Depois que a "Wired" revelou que a OpenAI deu ao seu modelo de programação uma instrução interna para "nunca falar sobre goblins, gremlins, guaxinins, trolls, ogros, pombos ou outros animais ou criaturas", a OpenAI publicou um artigo em seu site oficial para explicar esse fenômeno, dizendo que se trata de um "hábito estranho" formado pelo modelo durante o processo de treinamento.

A OpenAI afirmou que este tipo de expressão metafórica envolvendo goblins e outras criaturas foi notada claramente pela primeira vez no modelo GPT-5.1, especialmente quando a opção de personalidade “Nerdy” está habilitada. Segundo a empresa, à medida que os modelos subsequentes continuam a iterar, esta forma de expressão não desapareceu, mas espalhou-se gradualmente.

A OpenAI apontou na descrição que a raiz do problema está relacionada ao treinamento de aprendizagem por reforço: embora as recompensas relevantes sejam inicialmente impostas apenas sob a condição de personalidade “Nerdy”, a aprendizagem por reforço não garante que o comportamento aprendido seja sempre estritamente limitado às condições que o desencadearam. Uma vez que um determinado estilo de linguagem ou peculiaridade de expressão é recompensado, os processos de treinamento subsequentes podem propagá-lo para outros cenários, especialmente quando essas saídas são reutilizadas para ajuste fino supervisionado ou treinamento de dados preferenciais. Esta tendência será ainda mais reforçada.
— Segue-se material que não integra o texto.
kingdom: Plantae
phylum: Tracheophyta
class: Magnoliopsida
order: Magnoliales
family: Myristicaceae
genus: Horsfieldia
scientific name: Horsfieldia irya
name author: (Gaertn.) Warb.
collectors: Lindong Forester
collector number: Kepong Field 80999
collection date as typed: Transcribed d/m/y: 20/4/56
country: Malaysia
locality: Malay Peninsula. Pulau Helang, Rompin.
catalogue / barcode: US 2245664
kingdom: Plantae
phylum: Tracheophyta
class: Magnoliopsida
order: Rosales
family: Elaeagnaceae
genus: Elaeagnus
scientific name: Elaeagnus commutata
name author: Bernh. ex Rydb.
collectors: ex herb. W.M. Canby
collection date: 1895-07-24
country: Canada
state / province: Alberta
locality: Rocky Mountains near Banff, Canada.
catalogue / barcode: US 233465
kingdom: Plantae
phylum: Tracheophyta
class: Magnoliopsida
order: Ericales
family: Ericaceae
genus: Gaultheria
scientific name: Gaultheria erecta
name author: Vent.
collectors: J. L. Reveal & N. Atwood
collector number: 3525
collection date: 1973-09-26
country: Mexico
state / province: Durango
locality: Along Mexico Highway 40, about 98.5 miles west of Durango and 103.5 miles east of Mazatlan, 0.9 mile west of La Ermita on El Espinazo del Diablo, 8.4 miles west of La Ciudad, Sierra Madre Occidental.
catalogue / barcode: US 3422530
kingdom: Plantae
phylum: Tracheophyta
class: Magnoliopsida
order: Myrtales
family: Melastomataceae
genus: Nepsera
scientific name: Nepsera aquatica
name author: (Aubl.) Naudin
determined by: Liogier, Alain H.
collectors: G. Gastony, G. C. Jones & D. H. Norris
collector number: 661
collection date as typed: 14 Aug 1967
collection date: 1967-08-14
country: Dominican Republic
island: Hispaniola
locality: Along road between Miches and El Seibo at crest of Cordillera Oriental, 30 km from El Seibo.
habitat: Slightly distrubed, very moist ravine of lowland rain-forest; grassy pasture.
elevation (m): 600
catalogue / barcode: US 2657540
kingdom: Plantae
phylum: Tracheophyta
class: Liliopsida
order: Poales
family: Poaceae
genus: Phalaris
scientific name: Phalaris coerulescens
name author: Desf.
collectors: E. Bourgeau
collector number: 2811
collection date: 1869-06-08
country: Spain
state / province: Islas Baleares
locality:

Segundo relatos, como a OpenAI parou de fornecer a personalidade “Nerdy” em março deste ano, tais expressões sobre goblins e gremlins realmente diminuíram, mas não desapareceram completamente. Principalmente no modelo GPT-5.5 utilizado pela ferramenta de programação Codex, pois a OpenAI começou a treinar o modelo antes de identificar a "causa raiz", ainda permanecem nele expressões relevantes.

Por causa disso, a OpenAI teve que adicionar restrições muito específicas ao Codex, exigindo explicitamente que não mencionasse essas criaturas míticas novamente. No entanto, o relatório também mencionou que se alguém quiser que sua IA retenha um pouco desse “estilo Goblin” ao escrever código, a OpenAI até compartilhou publicamente um método que pode ser usado para revogar as restrições relevantes.

A julgar por esta resposta, por trás deste "problema Goblin" aparentemente absurdo, na verdade reflete um problema mais realista no treinamento de grandes modelos: alguns hábitos de linguagem que deveriam aparecer apenas em configurações específicas de personalidade podem se espalhar para uma gama mais ampla de comportamentos de modelo sob o efeito sobreposto do mecanismo de recompensa e treinamento subsequente. Para a OpenAI, esta não é apenas uma explicação pública do estilo de modelo fora de controle, mas também um vislumbre da complexidade que enfrenta ao corrigir desvios comportamentais sutis na IA generativa.